Hours in the US fall below $87,000

Major cryptocurrencies fell during US morning hours on Monday, continuing a now clear pattern of relatively poor performance while trading in US stocks.

Bitcoin is trading fairly stable just below $90,000 overnight fell to $86,800 in mid-morning US trading.

“Since the iShares Bitcoin ETF IBIT began trading, if you had only bought it after hours (buy the close, sell the next open), it has risen 222%,” Bespoke Investment noted. “If I had only owned the intraday (buy the open, sell the close), I would have been down 40.5%.”

Cryptocurrency stocks also started the week significantly lower, with Strategy (MSTR) and Circle (CRCL) falling around 7%. Coinbase (COIN) fell more than 5%, while trading platforms Robinhood (HOOD) and eToro (ETOR) faced smaller drops of around 2%. Brokerage Gemini (GEMI), which soared late last week following approval to add prediction markets to its offerings, retreated 10% on Monday.

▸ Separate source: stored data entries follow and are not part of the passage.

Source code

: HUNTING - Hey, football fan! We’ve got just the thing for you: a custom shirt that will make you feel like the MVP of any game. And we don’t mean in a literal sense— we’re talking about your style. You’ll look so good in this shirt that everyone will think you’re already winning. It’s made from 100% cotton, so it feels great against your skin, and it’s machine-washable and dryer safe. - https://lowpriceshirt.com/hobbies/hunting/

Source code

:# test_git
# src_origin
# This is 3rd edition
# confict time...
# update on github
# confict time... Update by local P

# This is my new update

Crypto miners, many of them closely tied to the data center infrastructure issue that took a hit last week amid artificial intelligence jitters, continued their downward trajectory. CleanSpark (CLSK), Cipher Mining (CIFR), Hut 8 (HUT), and TeraWulf (WULF) all recorded drops of more than 10%.

Macro news at your fingertips

As the U.S. government continues to strengthen following its prolonged shutdown, the Bureau of Labor Statistics will release employment reports for October and November this week. The data will be closely watched to help determine whether the Federal Reserve continues to cut interest rates in early 2026.

Meanwhile, the Bank of Japan is expected to raise its benchmark interest rate for the first time in almost a year.

The Bank of England and the European Central Bank will also meet later this week to discuss monetary policy.